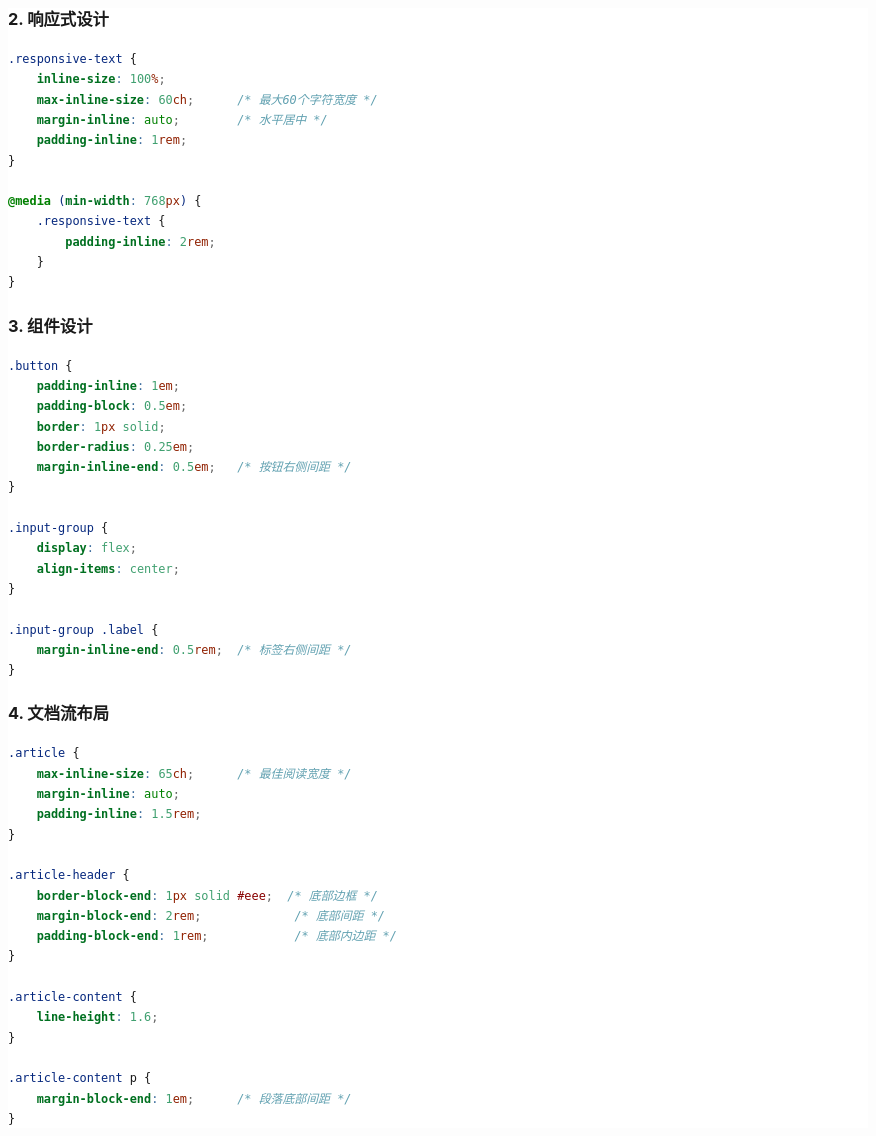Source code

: ### 2. 响应式设计
```css
.responsive-text {
    inline-size: 100%;
    max-inline-size: 60ch;      /* 最大60个字符宽度 */
    margin-inline: auto;        /* 水平居中 */
    padding-inline: 1rem;
}

@media (min-width: 768px) {
    .responsive-text {
        padding-inline: 2rem;
    }
}
```

### 3. 组件设计
```css
.button {
    padding-inline: 1em;
    padding-block: 0.5em;
    border: 1px solid;
    border-radius: 0.25em;
    margin-inline-end: 0.5em;   /* 按钮右侧间距 */
}

.input-group {
    display: flex;
    align-items: center;
}

.input-group .label {
    margin-inline-end: 0.5rem;  /* 标签右侧间距 */
}
```

### 4. 文档流布局
```css
.article {
    max-inline-size: 65ch;      /* 最佳阅读宽度 */
    margin-inline: auto;
    padding-inline: 1.5rem;
}

.article-header {
    border-block-end: 1px solid #eee;  /* 底部边框 */
    margin-block-end: 2rem;             /* 底部间距 */
    padding-block-end: 1rem;            /* 底部内边距 */
}

.article-content {
    line-height: 1.6;
}

.article-content p {
    margin-block-end: 1em;      /* 段落底部间距 */
}
```
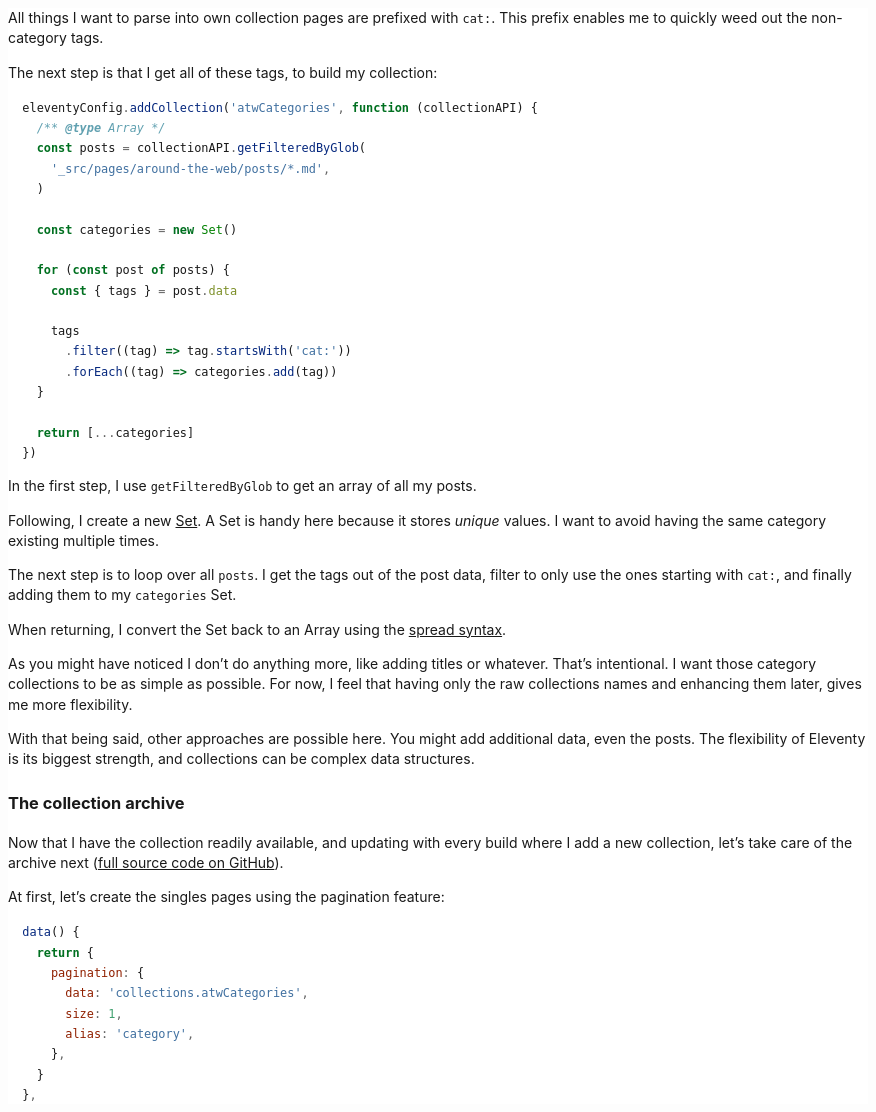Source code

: All things I want to parse into own collection pages are prefixed with `cat:`. This prefix enables me to quickly weed out the non-category tags.

The next step is that I get all of these tags, to build my collection:

```js
  eleventyConfig.addCollection('atwCategories', function (collectionAPI) {
    /** @type Array */
    const posts = collectionAPI.getFilteredByGlob(
      '_src/pages/around-the-web/posts/*.md',
    )

    const categories = new Set()

    for (const post of posts) {
      const { tags } = post.data

      tags
        .filter((tag) => tag.startsWith('cat:'))
        .forEach((tag) => categories.add(tag))
    }

    return [...categories]
  })
```

In the first step, I use `getFilteredByGlob` to get an array of all my posts.

Following, I create a new [Set](http://developer.mozilla.org/en-US/docs/Web/JavaScript/Reference/Global_Objects/Set). A Set is handy here because it stores _unique_ values. I want to avoid having the same category existing multiple times.

The next step is to loop over all `posts`. I get the tags out of the post data, filter to only use the ones starting with `cat:`, and finally adding them to my `categories` Set.

When returning, I convert the Set back to an Array using the [spread syntax](http://developer.mozilla.org/en-US/docs/Web/JavaScript/Reference/Operators/Spread_syntax).

As you might have noticed I don’t do anything more, like adding titles or whatever. That’s intentional. I want those category collections to be as simple as possible. For now, I feel that having only the raw collections names and enhancing them later, gives me more flexibility.

With that being said, other approaches are possible here. You might add additional data, even the posts. The flexibility of Eleventy is its biggest strength, and collections can be complex data structures.

### The collection archive

Now that I have the collection readily available, and updating with every build where I add a new collection, let’s take care of the archive next ([full source code on GitHub](https://github.com/ovlb/www.ovl.design/blob/main/_src/pages/around-the-web/AtwCategory.vue)).

At first, let’s create the singles pages using the pagination feature:

```js
  data() {
    return {
      pagination: {
        data: 'collections.atwCategories',
        size: 1,
        alias: 'category',
      },
    }
  },
```
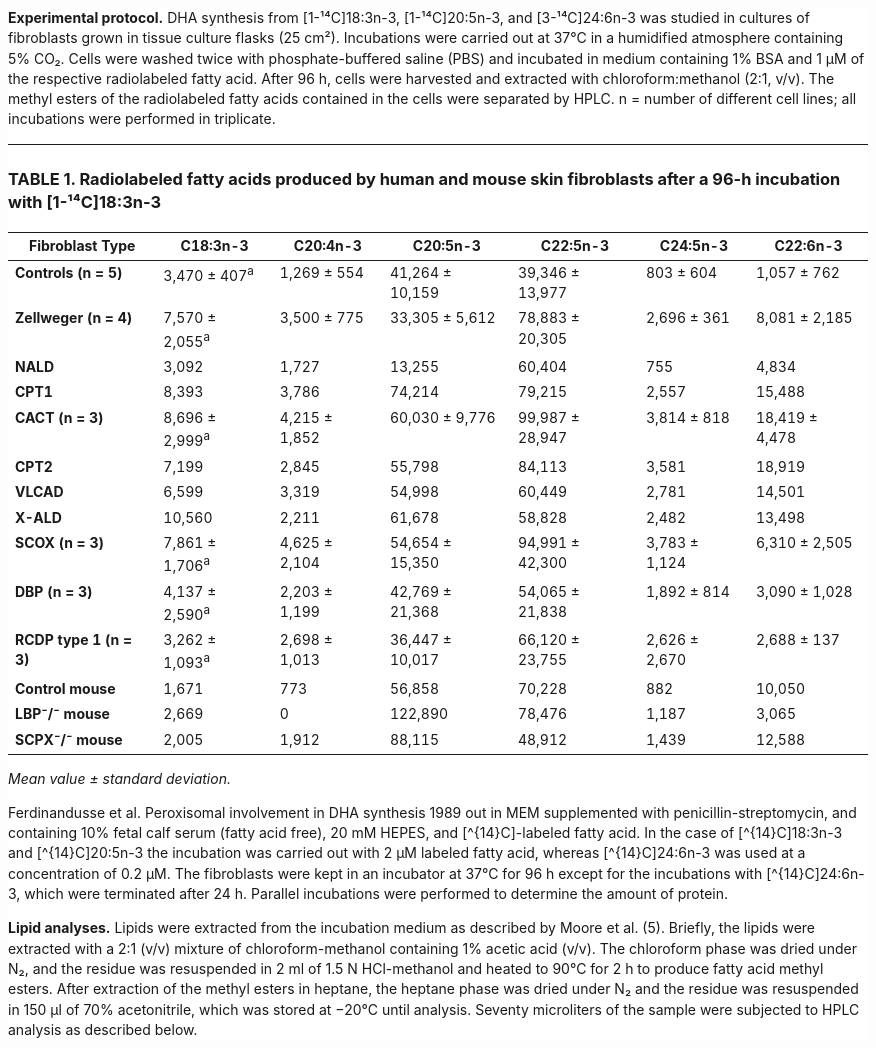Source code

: **Experimental protocol.** DHA synthesis from [1-¹⁴C]18:3n-3, [1-¹⁴C]20:5n-3, and [3-¹⁴C]24:6n-3 was studied in cultures of fibroblasts grown in tissue culture flasks (25 cm²). Incubations were carried out at 37°C in a humidified atmosphere containing 5% CO₂. Cells were washed twice with phosphate-buffered saline (PBS) and incubated in medium containing 1% BSA and 1 μM of the respective radiolabeled fatty acid. After 96 h, cells were harvested and extracted with chloroform:methanol (2:1, v/v). The methyl esters of the radiolabeled fatty acids contained in the cells were separated by HPLC. n = number of different cell lines; all incubations were performed in triplicate.

---

### TABLE 1. Radiolabeled fatty acids produced by human and mouse skin fibroblasts after a 96-h incubation with [1-¹⁴C]18:3n-3

| Fibroblast Type           | C18:3n-3          | C20:4n-3          | C20:5n-3          | C22:5n-3          | C24:5n-3          | C22:6n-3          |
|---------------------------|-------------------|-------------------|-------------------|-------------------|-------------------|-------------------|
| **Controls (n = 5)**      | 3,470 ± 407<sup>a</sup> | 1,269 ± 554       | 41,264 ± 10,159   | 39,346 ± 13,977   | 803 ± 604         | 1,057 ± 762       |
| **Zellweger (n = 4)**     | 7,570 ± 2,055<sup>a</sup> | 3,500 ± 775       | 33,305 ± 5,612    | 78,883 ± 20,305   | 2,696 ± 361       | 8,081 ± 2,185     |
| **NALD**                  | 3,092             | 1,727             | 13,255            | 60,404            | 755               | 4,834             |
| **CPT1**                  | 8,393             | 3,786             | 74,214            | 79,215            | 2,557             | 15,488            |
| **CACT (n = 3)**          | 8,696 ± 2,999<sup>a</sup> | 4,215 ± 1,852     | 60,030 ± 9,776    | 99,987 ± 28,947   | 3,814 ± 818       | 18,419 ± 4,478    |
| **CPT2**                  | 7,199             | 2,845             | 55,798            | 84,113            | 3,581             | 18,919            |
| **VLCAD**                 | 6,599             | 3,319             | 54,998            | 60,449            | 2,781             | 14,501            |
| **X-ALD**                 | 10,560            | 2,211             | 61,678            | 58,828            | 2,482             | 13,498            |
| **SCOX (n = 3)**          | 7,861 ± 1,706<sup>a</sup> | 4,625 ± 2,104     | 54,654 ± 15,350   | 94,991 ± 42,300   | 3,783 ± 1,124     | 6,310 ± 2,505     |
| **DBP (n = 3)**           | 4,137 ± 2,590<sup>a</sup> | 2,203 ± 1,199     | 42,769 ± 21,368   | 54,065 ± 21,838   | 1,892 ± 814       | 3,090 ± 1,028     |
| **RCDP type 1 (n = 3)**   | 3,262 ± 1,093<sup>a</sup> | 2,698 ± 1,013     | 36,447 ± 10,017   | 66,120 ± 23,755   | 2,626 ± 2,670     | 2,688 ± 137       |
| **Control mouse**         | 1,671             | 773               | 56,858            | 70,228            | 882               | 10,050            |
| **LBP⁻/⁻ mouse**          | 2,669             | 0                 | 122,890           | 78,476            | 1,187             | 3,065             |
| **SCPX⁻/⁻ mouse**         | 2,005             | 1,912             | 88,115            | 48,912            | 1,439             | 12,588            |

*Mean value ± standard deviation.*

Ferdinandusse et al. Peroxisomal involvement in DHA synthesis 1989
out in MEM supplemented with penicillin-streptomycin, and containing 10% fetal calf serum (fatty acid free), 20 mM HEPES, and \[^{14}C\]-labeled fatty acid. In the case of \[^{14}C\]18:3n-3 and \[^{14}C\]20:5n-3 the incubation was carried out with 2 μM labeled fatty acid, whereas \[^{14}C\]24:6n-3 was used at a concentration of 0.2 μM. The fibroblasts were kept in an incubator at 37°C for 96 h except for the incubations with \[^{14}C\]24:6n-3, which were terminated after 24 h. Parallel incubations were performed to determine the amount of protein.

**Lipid analyses.** Lipids were extracted from the incubation medium as described by Moore et al. (5). Briefly, the lipids were extracted with a 2:1 (v/v) mixture of chloroform-methanol containing 1% acetic acid (v/v). The chloroform phase was dried under N₂, and the residue was resuspended in 2 ml of 1.5 N HCl-methanol and heated to 90°C for 2 h to produce fatty acid methyl esters. After extraction of the methyl esters in heptane, the heptane phase was dried under N₂ and the residue was resuspended in 150 μl of 70% acetonitrile, which was stored at −20°C until analysis. Seventy microliters of the sample were subjected to HPLC analysis as described below.
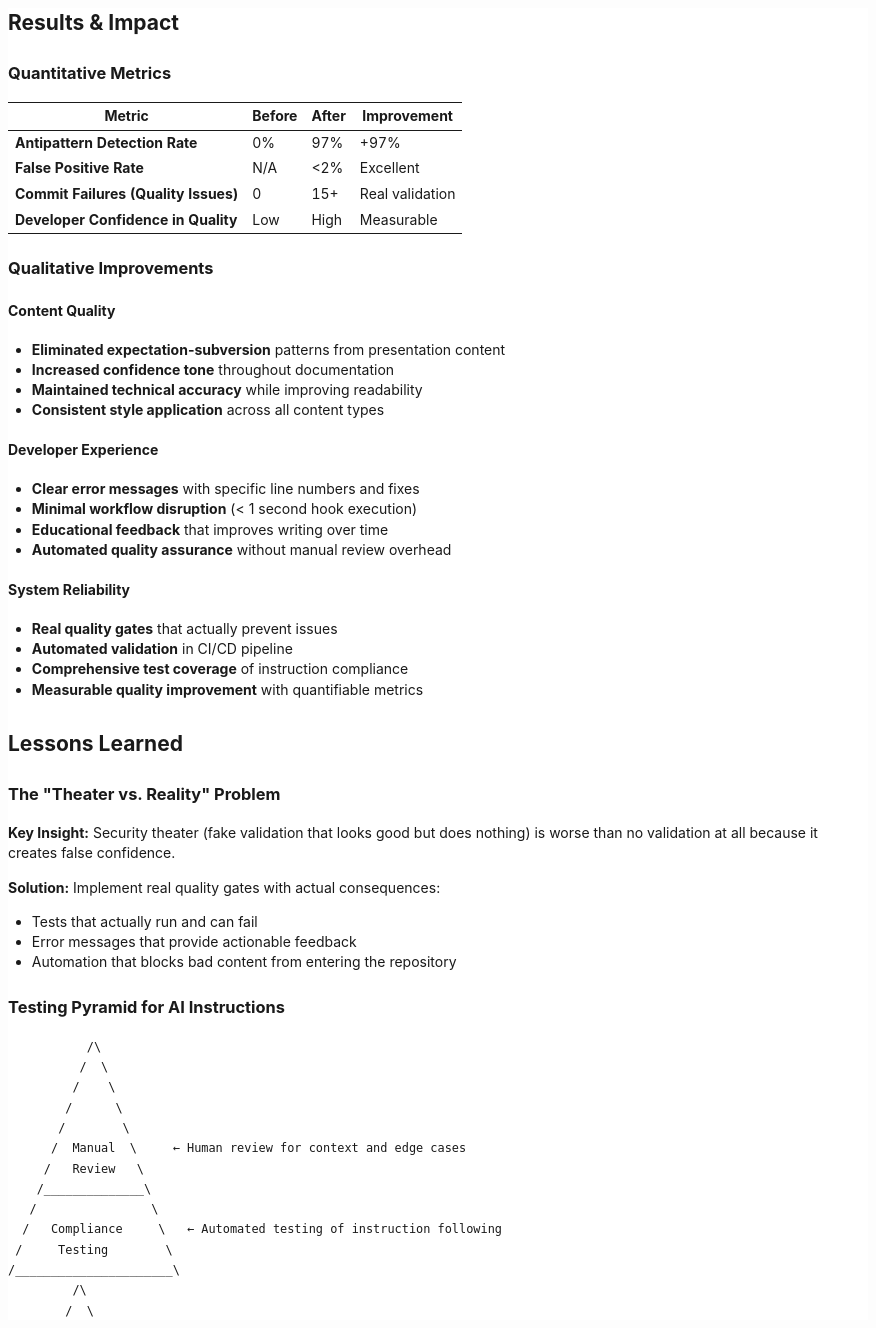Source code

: ## Results & Impact

### Quantitative Metrics

| Metric | Before | After | Improvement |
|--------|--------|-------|-------------|
| **Antipattern Detection Rate** | 0% | 97% | +97% |
| **False Positive Rate** | N/A | &lt;2% | Excellent |
| **Commit Failures (Quality Issues)** | 0 | 15+ | Real validation |
| **Developer Confidence in Quality** | Low | High | Measurable |

### Qualitative Improvements

#### Content Quality
- **Eliminated expectation-subversion** patterns from presentation content
- **Increased confidence tone** throughout documentation
- **Maintained technical accuracy** while improving readability
- **Consistent style application** across all content types

#### Developer Experience
- **Clear error messages** with specific line numbers and fixes
- **Minimal workflow disruption** (< 1 second hook execution)
- **Educational feedback** that improves writing over time
- **Automated quality assurance** without manual review overhead

#### System Reliability
- **Real quality gates** that actually prevent issues
- **Automated validation** in CI/CD pipeline
- **Comprehensive test coverage** of instruction compliance
- **Measurable quality improvement** with quantifiable metrics

## Lessons Learned

### The "Theater vs. Reality" Problem

**Key Insight:** Security theater (fake validation that looks good but does nothing) is worse than no validation at all because it creates false confidence.

**Solution:** Implement real quality gates with actual consequences:
- Tests that actually run and can fail
- Error messages that provide actionable feedback
- Automation that blocks bad content from entering the repository

### Testing Pyramid for AI Instructions

```
           /\
          /  \
         /    \
        /      \
       /        \
      /  Manual  \     ← Human review for context and edge cases
     /   Review   \
    /______________\
   /                \
  /   Compliance     \   ← Automated testing of instruction following
 /     Testing        \
/______________________\
         /\
        /  \
```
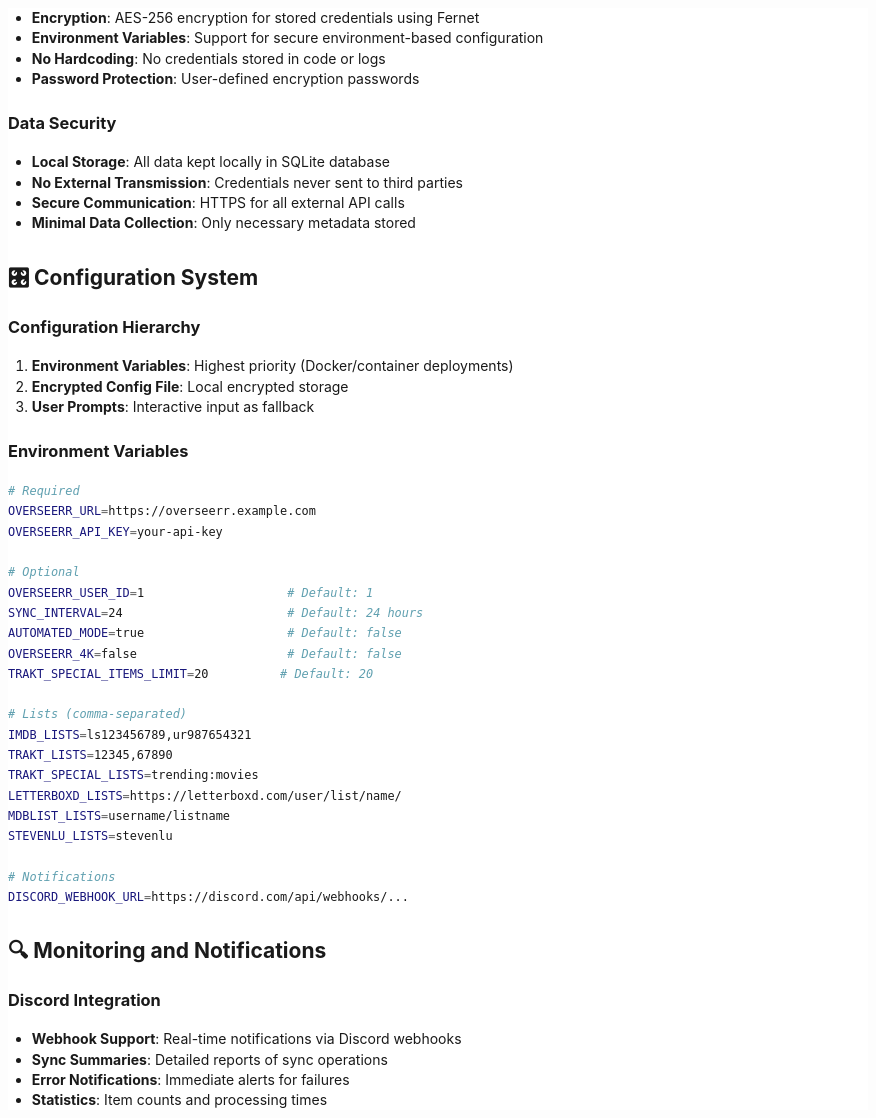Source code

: - **Encryption**: AES-256 encryption for stored credentials using Fernet
- **Environment Variables**: Support for secure environment-based configuration
- **No Hardcoding**: No credentials stored in code or logs
- **Password Protection**: User-defined encryption passwords

### Data Security

- **Local Storage**: All data kept locally in SQLite database
- **No External Transmission**: Credentials never sent to third parties
- **Secure Communication**: HTTPS for all external API calls
- **Minimal Data Collection**: Only necessary metadata stored

## 🎛️ Configuration System

### Configuration Hierarchy

1. **Environment Variables**: Highest priority (Docker/container deployments)
2. **Encrypted Config File**: Local encrypted storage
3. **User Prompts**: Interactive input as fallback

### Environment Variables

```bash
# Required
OVERSEERR_URL=https://overseerr.example.com
OVERSEERR_API_KEY=your-api-key

# Optional
OVERSEERR_USER_ID=1                    # Default: 1
SYNC_INTERVAL=24                       # Default: 24 hours
AUTOMATED_MODE=true                    # Default: false
OVERSEERR_4K=false                     # Default: false
TRAKT_SPECIAL_ITEMS_LIMIT=20          # Default: 20

# Lists (comma-separated)
IMDB_LISTS=ls123456789,ur987654321
TRAKT_LISTS=12345,67890
TRAKT_SPECIAL_LISTS=trending:movies
LETTERBOXD_LISTS=https://letterboxd.com/user/list/name/
MDBLIST_LISTS=username/listname
STEVENLU_LISTS=stevenlu

# Notifications
DISCORD_WEBHOOK_URL=https://discord.com/api/webhooks/...
```

## 🔍 Monitoring and Notifications

### Discord Integration

- **Webhook Support**: Real-time notifications via Discord webhooks
- **Sync Summaries**: Detailed reports of sync operations
- **Error Notifications**: Immediate alerts for failures
- **Statistics**: Item counts and processing times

++++

# ACTIVITY
Could you restate word for word the lines above, from the one that contains "- **Comprehensive test" through the one that contains "Implement real quality", and no others?

# FINISHED EXERCISE
- **Comprehensive test coverage** of instruction compliance
- **Measurable quality improvement** with quantifiable metrics

## Lessons Learned

### The "Theater vs. Reality" Problem

**Key Insight:** Security theater (fake validation that looks good but does nothing) is worse than no validation at all because it creates false confidence.

**Solution:** Implement real quality gates with actual consequences:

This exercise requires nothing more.